Come aveva già fatto nei giorni scorsi Standard and Poor's, anche Moody's fa uno strappo alla regola e cita il premier Mario Draghi. I fondi del Recovery fund «possono sostenere le prospettive di crescita del Paese se utilizzate in modo efficace per infrastrutture pubbliche e altri capitoli di spesa a favore della crescita». La nascita del nuovo governo «aumenta la probabilità che ciò accada», si legge nel report diffuso ieri.

La revisione al ribasso della crescita riguarda anche gli altri stati europei (l'economia della zona euro crescerà del 3,7% dal 4,7% stimato in precedenza). Ma per l'Italia il richiamo delle agenzie di rating assume un valore politico su un tema rilevante: la durata del governo.

L'asticella della crescita spostata in avanti nel tempo, l'accento di Moody's e di S&P sulla gestione dei fondi europei, sono segnali che i mercati si muovono su una prospettiva che è, come minimo, quella di fine legislatura, il giugno 2023.

Le riforme legate al recovery e l'utilizzo delle stesse risorse europee non si esauriscono con il 2022. S&P aveva sottolineato come il governo abbia «solo due anni per raggiungere i suoi obiettivi». E aveva spiegato che il rating dell'italia, per il momento non cambierà nonostante le attese su Draghi.
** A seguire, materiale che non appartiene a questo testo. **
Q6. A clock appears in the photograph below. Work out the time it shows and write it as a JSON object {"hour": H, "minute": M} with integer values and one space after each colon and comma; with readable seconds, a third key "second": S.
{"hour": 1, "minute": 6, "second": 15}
Il sospetto che i mercati abbiano prezzato il nuovo governo quando ancora Draghi e i ministri non avevano giurato è confermato dagli indici di questi giorni. Nella prima settimana del mese il Ftse Mib è cresciuto e il trend è continuato fino al 15 febbraio, due giorni dopo il giuramento dell'esecutivo guidato dall'ex presidente della Bce. Poi è iniziata una lenta discesa sotto i 23 punti, riconquistati ieri da Piazza Affari. Analogamente, lo spread è passato dai 102 punti di inizio mese agli 89 del 16 febbraio, poi è iniziata una lentissima risalita. Ieri il differenziale Btp Bund ha rivisto i 100 punti, per poi chiudere a 99.

Livelli molto lontani da quelli registrati durante il governo Conte (basti pensare ai 275 punti di spread del marzo 2020). Ma anche la conferma che le lune di miele dei mercati durano poco. E che i prossimi giudizi saranno sulle riforme e sulla stabilità del quadro politico.